■ Görev A: Kayıtlarda "Ausbildungs" dizesini içeren her satırı bulun ve bu satırları aynen aktarın.

■ Belge bölümü:
-=-=-

Gazete, Tatar’ın Kıbrıs sorunu, AB ve enerji konularında Anastasidis’e şu yanıtları verdiğini savundu: “İki devlet, İki Eşit ve Egemen Devlet. Garantiler. Doğalgaz: Ortak kullanım yolları bulunmalı .. Kıbrıslı Türklerin ve  Türkiye’nin hakları göz ardı edilemez..” Gazeteye göre Anastasiadis; “Türkiye’nin  beşli konferansta netlik kazanacağını düşündüğünü, ve  Türkiye’nin nihai hedefinin   Kıbrıs’ın tamamını kontrol etmek  olduğu, bu yüzden de bir oy ve eşit katılımda ısrar ettiğini” toplantıda dile getirdi.
Yine , KKTC Cumhurbaşkanı sayın Ersin Tatar, 12 Kasım günü BM Genel Sekreteri’nin Kıbrıs Özel Danışman Vekili ve BM Barış Gücü Misyon Şefi Spehar’ı kabul ederek görüştü.. Spehar’ın ekibini tanıştırması vesilesiyle yer alan görüşmede, KKTC Cumhurbaşkanı Tatar, muhataplarına;  Kıbrıs Türk tarafının Kıbrıs’ta bir uzlaşı elde etmek için belirlediği yeni yaklaşım ve politikayı anlattı.
Güney Kıbrıs’ta yayımlanan  Alithia Gazetesinin  25 Kasım 2020 tarihli haberine göre  GKRY Lideri Anastasiadis, “Ada’daki fiili durumun ve belirlenmiş BM Parametreleri dışındaki her türlü  fikrin kabul edilmez olduğunu” vurguladı.. “Ada’yı yeniden   birleştirmek, garantörler veya askeri müdahale aracılığıyla yabancı bağımlılıklarından ve yabancı   asker varlığından kurtulmuş, gerçekten bağımsız ve egemen bir devlet kurmak birinci önceliğimiz olmaya devam ediyor” ifadesini kullanan Anastasiadis: “Bizim açımızdan  kabul edilemez bir fiili durum var, belirlenmiş BM Parametreleri  dışındaki fikirler sürdürülebilir seçenek değil” diye ekledi..

-=-=-

■ Görev B: Kıbrıs sorunuyla ilgili metinde geçen büyük harfli kısaltmaların hepsini sıralayın.

■ Sağlanan kayıtlar:

-=-=-

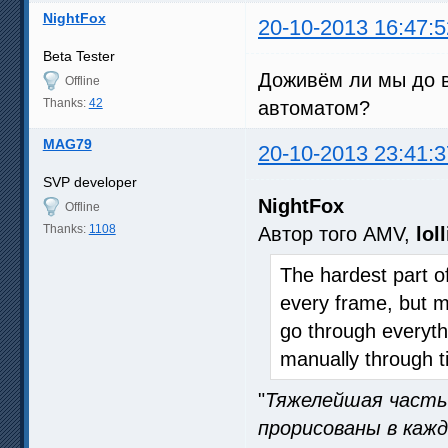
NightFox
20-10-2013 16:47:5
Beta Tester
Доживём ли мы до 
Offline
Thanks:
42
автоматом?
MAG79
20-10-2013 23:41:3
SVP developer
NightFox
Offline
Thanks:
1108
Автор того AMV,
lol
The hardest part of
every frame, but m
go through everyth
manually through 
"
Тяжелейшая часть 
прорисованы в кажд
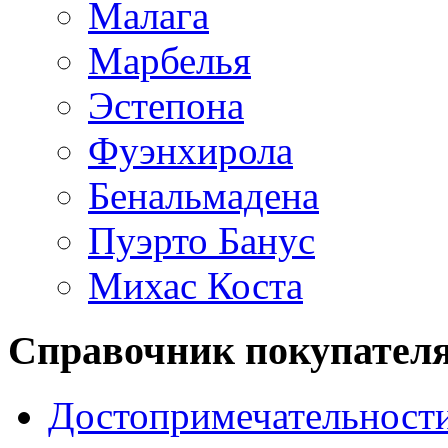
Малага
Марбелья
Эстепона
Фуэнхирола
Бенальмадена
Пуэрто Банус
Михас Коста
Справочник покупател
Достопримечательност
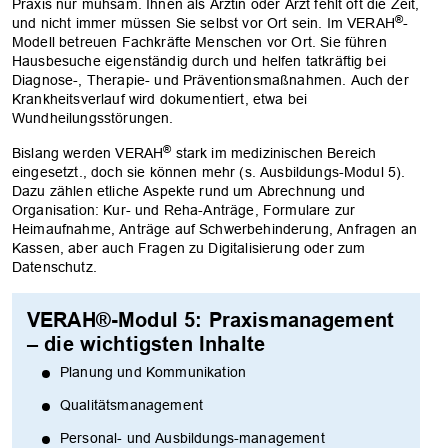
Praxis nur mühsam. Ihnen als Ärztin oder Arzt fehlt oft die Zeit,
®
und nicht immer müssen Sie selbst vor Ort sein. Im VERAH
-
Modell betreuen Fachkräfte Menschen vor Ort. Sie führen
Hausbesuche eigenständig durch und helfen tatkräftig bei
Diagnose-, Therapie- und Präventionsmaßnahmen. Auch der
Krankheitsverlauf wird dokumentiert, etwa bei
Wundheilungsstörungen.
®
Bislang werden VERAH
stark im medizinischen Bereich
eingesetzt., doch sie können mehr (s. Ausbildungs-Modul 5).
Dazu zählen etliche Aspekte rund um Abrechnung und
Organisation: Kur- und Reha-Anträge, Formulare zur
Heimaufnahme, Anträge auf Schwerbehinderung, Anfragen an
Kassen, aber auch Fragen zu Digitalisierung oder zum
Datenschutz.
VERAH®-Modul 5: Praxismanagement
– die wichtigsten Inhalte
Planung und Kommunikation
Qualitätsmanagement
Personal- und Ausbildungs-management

-=-=-

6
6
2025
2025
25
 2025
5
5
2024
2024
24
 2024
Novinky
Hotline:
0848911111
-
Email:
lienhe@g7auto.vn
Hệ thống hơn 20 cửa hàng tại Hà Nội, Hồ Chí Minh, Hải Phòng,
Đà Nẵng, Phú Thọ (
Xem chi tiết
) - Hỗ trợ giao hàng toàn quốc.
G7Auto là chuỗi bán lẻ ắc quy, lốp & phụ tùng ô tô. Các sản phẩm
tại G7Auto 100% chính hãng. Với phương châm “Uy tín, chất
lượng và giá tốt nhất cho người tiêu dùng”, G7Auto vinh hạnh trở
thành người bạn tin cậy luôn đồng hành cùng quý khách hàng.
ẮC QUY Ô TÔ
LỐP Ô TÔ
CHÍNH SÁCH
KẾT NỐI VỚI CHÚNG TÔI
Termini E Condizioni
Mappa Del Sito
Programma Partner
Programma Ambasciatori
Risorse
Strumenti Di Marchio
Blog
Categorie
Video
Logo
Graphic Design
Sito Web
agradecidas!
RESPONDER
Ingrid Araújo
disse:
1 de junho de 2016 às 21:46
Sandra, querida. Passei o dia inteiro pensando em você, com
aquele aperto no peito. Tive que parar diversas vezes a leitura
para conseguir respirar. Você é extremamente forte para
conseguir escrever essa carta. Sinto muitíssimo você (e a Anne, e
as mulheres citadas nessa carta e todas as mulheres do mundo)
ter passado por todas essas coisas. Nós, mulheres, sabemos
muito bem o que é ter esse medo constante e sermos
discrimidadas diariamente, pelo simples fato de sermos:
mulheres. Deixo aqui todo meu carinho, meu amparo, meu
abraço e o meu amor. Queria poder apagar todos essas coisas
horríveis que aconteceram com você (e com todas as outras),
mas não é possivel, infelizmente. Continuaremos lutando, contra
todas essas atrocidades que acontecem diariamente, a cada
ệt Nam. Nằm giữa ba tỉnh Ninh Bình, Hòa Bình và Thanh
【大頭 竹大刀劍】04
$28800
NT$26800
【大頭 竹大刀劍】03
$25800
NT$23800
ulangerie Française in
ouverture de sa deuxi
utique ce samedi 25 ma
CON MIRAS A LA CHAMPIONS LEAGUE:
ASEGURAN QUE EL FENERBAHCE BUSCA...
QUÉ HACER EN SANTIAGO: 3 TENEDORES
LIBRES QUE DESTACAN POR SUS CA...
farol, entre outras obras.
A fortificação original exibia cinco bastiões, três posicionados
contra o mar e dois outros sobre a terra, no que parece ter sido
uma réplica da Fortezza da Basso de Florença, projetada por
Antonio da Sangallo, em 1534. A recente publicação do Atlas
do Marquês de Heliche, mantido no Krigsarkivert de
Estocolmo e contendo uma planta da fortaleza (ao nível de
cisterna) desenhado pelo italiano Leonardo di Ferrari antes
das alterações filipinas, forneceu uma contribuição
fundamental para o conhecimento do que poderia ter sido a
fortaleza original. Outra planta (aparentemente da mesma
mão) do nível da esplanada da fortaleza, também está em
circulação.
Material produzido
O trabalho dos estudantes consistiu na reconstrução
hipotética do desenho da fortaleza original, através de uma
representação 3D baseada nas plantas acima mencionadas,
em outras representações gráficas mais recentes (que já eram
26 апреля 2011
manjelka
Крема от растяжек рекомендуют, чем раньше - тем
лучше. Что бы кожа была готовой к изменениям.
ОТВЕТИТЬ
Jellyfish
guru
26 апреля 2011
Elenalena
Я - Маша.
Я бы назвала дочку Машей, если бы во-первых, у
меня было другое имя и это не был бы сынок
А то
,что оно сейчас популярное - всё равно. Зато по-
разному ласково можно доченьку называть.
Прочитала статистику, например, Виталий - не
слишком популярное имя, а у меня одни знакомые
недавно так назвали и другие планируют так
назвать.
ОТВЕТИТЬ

-=-=-

■ Yanıt A:
eingesetzt., doch sie können mehr (s. Ausbildungs-Modul 5).
Personal- und Ausbildungs-management

■ Yanıt B:
AB
KKTC
BM
GKRY